Blockchain isn’t a cure-all for all of the advertising industry’s problems — that’s a misunderstanding driven by the excitement of evangelists and speculators, and although this new distributed technology has limits and tradeoffs, blockchain isn’t as unrealistic or impractical as some of the detractors say. The truth is somewhere in the middle.

For blockchain to provide this revolutionary trust and transparency, it requires, just that, a revolution.

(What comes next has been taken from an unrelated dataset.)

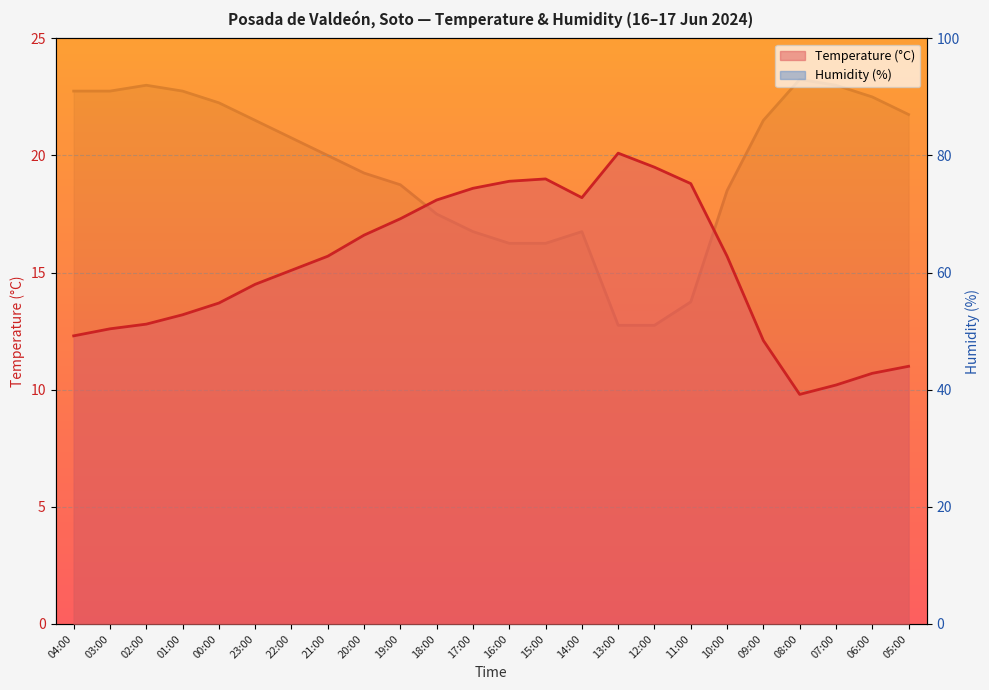

At which category is the sum across all series the highest?

02:00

Yes, everyone involved in an advertising transaction must participate and follow the rules. With the basis of universal fact, more reliable judgments can be made by stakeholders, by ML software and AI, and by communities of overseers. Bad actors can be avoided or blocked. Responsible players, rewarded. So for blockchain to create change at an industry-wide scale, it requires coordinated, industry-wide adoption. This is our biggest challenge, but momentum can change the tides. Realistically, a major change is needed for the sake of our industry and the integrity of the internet.

In the context of digital advertising, a decentralized platform can bring accountability to the identifiable sources who provide logs of ad serving events abstracted from the confines of walled gardens. If a participating enterprise wants to see the logs of its campaign activity — boom — the data is there. There’s no account representative at a billion-dollar company to ask. Frictionless auditing can exist in the world of programmatic advertising and we have yet to realize, or even understand the value + cost savings of data synchronization in our industry.

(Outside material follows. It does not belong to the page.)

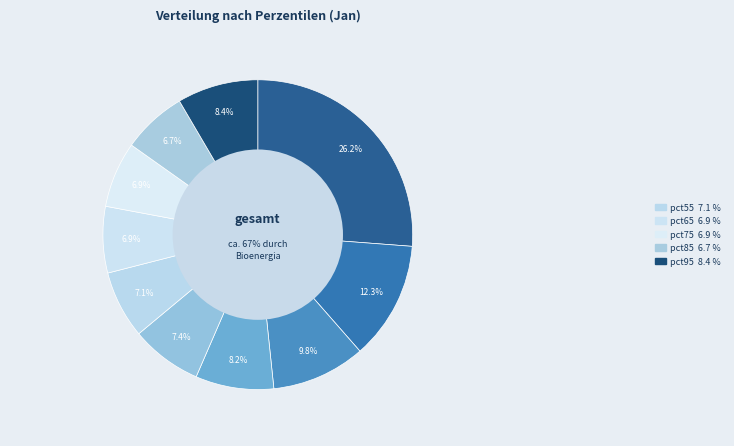

The pct45 slice represents 18% of the pie. True or false?

False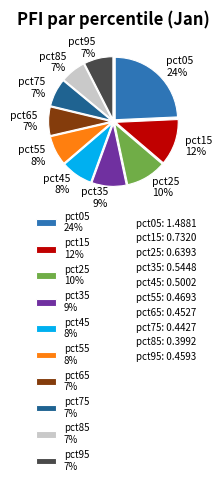

Between pct35 9% and pct95 7%, which is larger?

pct35 9%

Most importantly, it gives us something we can TRUST.

It’s something we can coordinate around and enables the scaling up of human decisions. Building from this basic starting block of objectivity, and accuracy, the greater industry can start to address the pain points.

Determining what advertising impressions are fraudulent takes intelligent and experienced judgment, which is where third-party vendors, additional software, and consensus-based decision-making comes in. The same is true for counting impressions, measuring viewability, and discerning whether an ad lives up to its insertion order. You can’t replace human activity and effort, nor should we want to. This is why we have spent the last six months developing a new digital marketing system backed by a network of skilled humans.

These new web applications will prove to be the onramp for our adChain Registry decentralized application’s adoption. We are excited to introduce our new products in the coming weeks and we will continue to update the community on our progress.